Für "Grow" kommen The Replacements als Paten in Frage. Der Song verbindet Punk-Frechheit und Power-Pop-Schwung nämlich auf ähnlich unbekümmert raubeinige Weise miteinander, so wie es die Band um Paul Westerberg tat. "Blues 2000" hat nichts mit dem 12-Takt-Blues-Schema des traditionellen Musik-Stils zu tun, sondern ist ein instrumentales Zwischenspiel, dass sich ganz und gar den verschränkten Akkorden der miteinander ringenden Gitarristen hingibt.
Hinter "Sweet Loaf" versteckt sich im Grunde genommen eine liebliche Ballade, was anfangs noch durchscheint. Die knurrigen Gitarren übernehmen aber immer mehr die Regie und zerstören die eigentlich bedächtige Stimmung schließlich vollends.

Der aufgedrehte Cow-Punk "I've Got The Secret" macht dann wieder mächtig Dampf 
und ist genau wie der folgende Boogie "Losing Streak" ein weiteres Beispiel für die unbändige Spielfreude der Musiker.

Jetzt musste wohl nach dem ganzen Krawall eine akustische Ruhe-Phase her: "Weekend At Clive's" ist nichts anderes als eine kurze Übung auf der akustischen Gitarre, ist also im Prinzip nur ein Gag.

Mit "Charles" bewegt sich Island Of Love dann sicher und abgeklärt auf dem Gebiet des elektrisch verstärkten und übersteuerten Folk-Rocks, so wie es Uncle Tupelo, die Band des Wilco-Frontmannes Jeff Tweedy und des Son Volt-Chefs Jay Farrar Anfang der 1990er Jahre praktizierten.

"Never Understand" verführt als mitreißende College-Rock-Hymne mit einer einladenden Melodie und einer gesunden Portion Wut. Durch die Steigerung der Geschwindigkeit verweilt der Track zudem hinsichtlich seiner Durchschlagskraft 
ständig auf hohem Niveau.

"It Was All OK Forever" täuscht zunächst einen romantischen Folk-Song vor, wandelt sich dann aber noch in einen schäumenden Rocker mit ausladendem, forschen Garagenrock-Gitarren-Solo. Dem schließt sich zum Ende hin wieder eine Ruhepause an, die von einem befreienden Lachen beendet wird. Nach leisen Wellengeräuschen taucht dann plötzlich und überraschend ein nicht gelisteter Track auf, der wahrscheinlich "Island Of Love" heißt.
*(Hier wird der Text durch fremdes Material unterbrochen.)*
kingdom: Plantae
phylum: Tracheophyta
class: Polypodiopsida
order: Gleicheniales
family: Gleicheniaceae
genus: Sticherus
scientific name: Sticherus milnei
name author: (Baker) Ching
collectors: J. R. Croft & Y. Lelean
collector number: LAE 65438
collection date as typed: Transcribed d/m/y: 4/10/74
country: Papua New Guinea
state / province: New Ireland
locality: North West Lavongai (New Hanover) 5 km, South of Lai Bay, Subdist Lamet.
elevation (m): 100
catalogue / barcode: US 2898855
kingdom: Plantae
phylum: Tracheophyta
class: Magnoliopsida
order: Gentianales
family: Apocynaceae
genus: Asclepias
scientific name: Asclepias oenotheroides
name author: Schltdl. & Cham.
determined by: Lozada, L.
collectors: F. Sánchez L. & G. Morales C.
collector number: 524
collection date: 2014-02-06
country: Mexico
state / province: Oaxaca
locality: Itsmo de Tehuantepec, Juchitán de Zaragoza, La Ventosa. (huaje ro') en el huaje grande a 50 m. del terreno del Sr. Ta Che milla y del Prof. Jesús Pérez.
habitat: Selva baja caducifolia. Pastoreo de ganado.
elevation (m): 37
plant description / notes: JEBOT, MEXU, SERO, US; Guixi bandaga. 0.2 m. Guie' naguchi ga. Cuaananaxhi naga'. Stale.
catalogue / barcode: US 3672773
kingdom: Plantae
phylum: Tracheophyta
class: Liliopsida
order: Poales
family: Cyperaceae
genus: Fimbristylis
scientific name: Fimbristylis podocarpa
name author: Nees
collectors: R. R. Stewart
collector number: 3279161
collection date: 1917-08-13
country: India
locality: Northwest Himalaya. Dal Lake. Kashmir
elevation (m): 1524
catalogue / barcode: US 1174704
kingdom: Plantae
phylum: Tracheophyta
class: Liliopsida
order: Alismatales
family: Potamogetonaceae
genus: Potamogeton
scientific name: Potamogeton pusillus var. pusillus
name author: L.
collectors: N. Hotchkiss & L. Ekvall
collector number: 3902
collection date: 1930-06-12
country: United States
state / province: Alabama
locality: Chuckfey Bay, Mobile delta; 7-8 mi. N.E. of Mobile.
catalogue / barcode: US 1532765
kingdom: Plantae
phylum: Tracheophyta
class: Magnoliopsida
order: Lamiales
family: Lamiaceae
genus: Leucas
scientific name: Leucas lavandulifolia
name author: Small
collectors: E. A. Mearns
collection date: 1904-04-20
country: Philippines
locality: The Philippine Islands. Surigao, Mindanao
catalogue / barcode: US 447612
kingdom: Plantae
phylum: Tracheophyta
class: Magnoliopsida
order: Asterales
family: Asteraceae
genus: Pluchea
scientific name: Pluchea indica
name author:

Das Stück klingt wie eine adaptierte Country & Western-Ballade, die mit Stacheldraht umwickelt wurde und in seiner knarzigen, kaputten, angetrunkenen Art ansatzweise an die Beasts Of Bourbon um Tex Perkins erinnert. 

Wer mit den bei manchen Songs zitierten Querverweisen etwas anfangen kann und es mag, wenn sich wilde E-Gitarren duellieren oder gegenseitig anstacheln, der liegt bei "Island Of Love" goldrichtig. Die Rockmusik wird hier nicht neu erfunden oder weiterentwickelt, aber die Gruppe destilliert genau die Elemente aus dem Alternative-Rock der 1990er Jahre heraus, die diese Musik so aufregend gemacht hat: Eine Kombination aus Krach, durchaus eingängigen Melodien und variabel abgestimmten Tempi in einem Mischungsverhältnis, das die Energie direkt unter die Haut gehen lässt. 

"Island Of Love" ist ein fulminantes Debüt-Album, welches ein positives Beispiel für vehemente Wellenbewegungen, also für fruchtbare Referenzen und geschickt verarbeitete Einflüsse in der Pop-Musik geworden, das Lust auf mehr macht.